▶ COMPITI DA SVOLGERE
1. Nel brano sulla business information, quanto devono aspettare in media i creditori delle imprese uscite dal mercato per la liquidazione dei beni?
2. Ripeti alla lettera la parte del brano sulla business information che comincia con "La business information è" e termina con "il rapporto costo/opportunità.".

▶ BRANO PROPOSTO
((
Il credito commerciale nel nostro Paese ammonta a più di 500 miliardi di Euro. Ogni anno in Italia escono dal mercato a seguito di una liquidazione volontaria o di una procedura concorsuale circa 100mila imprese. I fallimenti sono oltre 10mila. I creditori di queste imprese devono aspettare in media più di 7 anni per la liquidazione dei beni, per poi recuperare circa il 10% dei crediti incagliati. I ritardi nei pagamenti delle fatture commerciali sono diffusi: oltre la metà delle imprese italiane non è puntuale, con il 7% delle aziende che accumulano ritardi superiori a due mesi. Per sopravvivere in un contesto complesso e delicato come questo è indispensabile conoscere affidabilità e situazione economico finanziaria di clienti, potenziali clienti, partner e fornitori. È l’unico modo per ridurre il rischio di non essere pagati o di rimanere senza fornitura. Un pericolo devastante per imprese di ogni geografia, dimensione e settore.

La business information è in vetta alle criticità di ogni organizzazione, non solo competenza del risk manager, ma cruciale per tutti i C level. La mia opinione è che l’informazione sulla controparte commerciale sia fondamentale per ogni business e che, più in generale, dati e informazioni creino valore in tutte le funzioni aziendali. La trasversalità del tema è evidente, tanto che la business information non ha solo funzione di paracadute, ma può e deve essere l’abilitatore del business perché aiuta le imprese nella intera value chain. Alcuni esempi: il commerciale non deve accettare un ordine da un cliente del quale non conosce l’affidabilità. Allo stesso modo, la fabbrica non deve acquistare componenti da un fornitore vicino al fallimento. E il marketing non deve approcciare nuovi clienti prima di averne valutato il rapporto costo/opportunità.

La business information consente di conoscere le caratteristiche del mercato, anche in termini di volumi e profittabilità e l’analisi del portafoglio deve sempre essere il primo passo. E la necessità di monitorare l’affidabilità di tutte le controparti con cui si fa business riguarda anche i casi di relazioni consolidate con controparti delle quali si pensa di sapere tutto: è sbagliato, perché la situazione di una azienda può cambiare molto velocemente.
))
▶ Voci di dati salvate
((
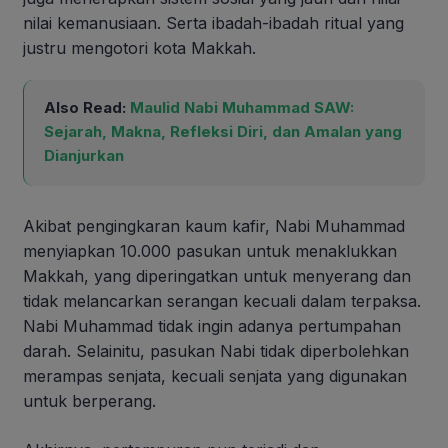
nilai kemanusiaan. Serta ibadah-ibadah ritual yang
justru mengotori kota Makkah.
Also Read:
Maulid Nabi Muhammad SAW:
Sejarah, Makna, Refleksi Diri, dan Amalan yang
Dianjurkan
Akibat pengingkaran kaum kafir, Nabi Muhammad
menyiapkan 10.000 pasukan untuk menaklukkan
Makkah, yang diperingatkan untuk menyerang dan
tidak melancarkan serangan kecuali dalam terpaksa.
Nabi Muhammad tidak ingin adanya pertumpahan
darah. Selainitu, pasukan Nabi tidak diperbolehkan
merampas senjata, kecuali senjata yang digunakan
untuk berperang.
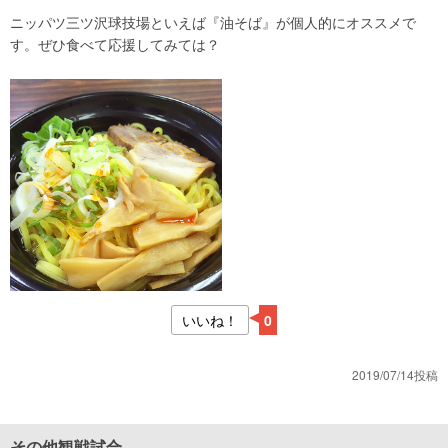
ニッパツ三ツ沢球技場といえば『油そば』が個人的にオススメで
す。ぜひ食べて応援してみては？
いいね！
0
2019/07/14投稿
その他観戦試合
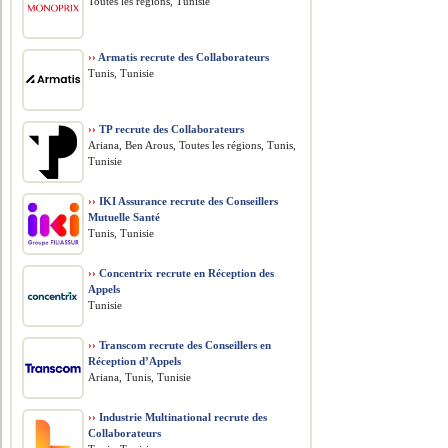
Toutes les régions, Tunisie
››
Armatis recrute des Collaborateurs
Tunis, Tunisie
››
TP recrute des Collaborateurs
Ariana, Ben Arous, Toutes les régions, Tunis,
Tunisie
››
IKI Assurance recrute des Conseillers
Mutuelle Santé
Tunis, Tunisie
››
Concentrix recrute en Réception des
Appels
Tunisie
››
Transcom recrute des Conseillers en
Réception d’Appels
Ariana, Tunis, Tunisie
››
Industrie Multinational recrute des
Collaborateurs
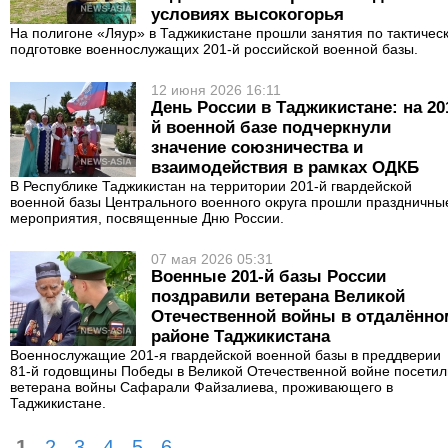
условиях высокогорья
На полигоне «Ляур» в Таджикистане прошли занятия по тактичес
подготовке военнослужащих 201-й российской военной базы.
12 июня 2026 16:11
День России в Таджикистане: на 20
й военной базе подчеркнули
значение союзничества и
взаимодействия в рамках ОДКБ
В Республике Таджикистан на территории 201-й гвардейской
военной базы Центрального военного округа прошли праздничны
мероприятия, посвященные Дню России.
07 мая 2026 05:31
Военные 201-й базы России
поздравили ветерана Великой
Отечественной войны в отдалённо
районе Таджикистана
Военнослужащие 201-я гвардейской военной базы в преддверии
81-й годовщины Победы в Великой Отечественной войне посетил
ветерана войны Сафарали Файзалиева, проживающего в
Таджикистане.
1
2
3
4
5
6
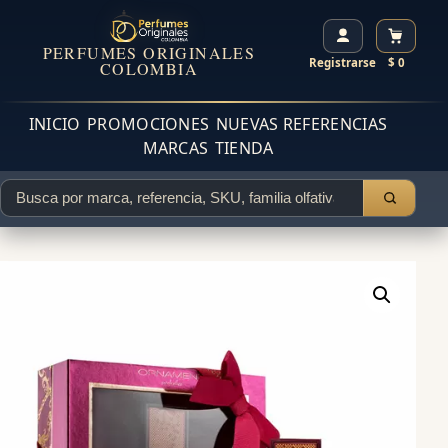
PERFUMES ORIGINALES
Registrarse
$ 0
COLOMBIA
INICIO
PROMOCIONES
NUEVAS REFERENCIAS
MARCAS
TIENDA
))
▶ SOLUZIONI DEI COMPITI
1. Devono aspettare in media più di 7 anni.

2.
La business information è in vetta alle criticità di ogni organizzazione, non solo competenza del risk manager, ma cruciale per tutti i C level. La mia opinione è che l’informazione sulla controparte commerciale sia fondamentale per ogni business e che, più in generale, dati e informazioni creino valore in tutte le funzioni aziendali. La trasversalità del tema è evidente, tanto che la business information non ha solo funzione di paracadute, ma può e deve essere l’abilitatore del business perché aiuta le imprese nella intera value chain. Alcuni esempi: il commerciale non deve accettare un ordine da un cliente del quale non conosce l’affidabilità. Allo stesso modo, la fabbrica non deve acquistare componenti da un fornitore vicino al fallimento. E il marketing non deve approcciare nuovi clienti prima di averne valutato il rapporto costo/opportunità.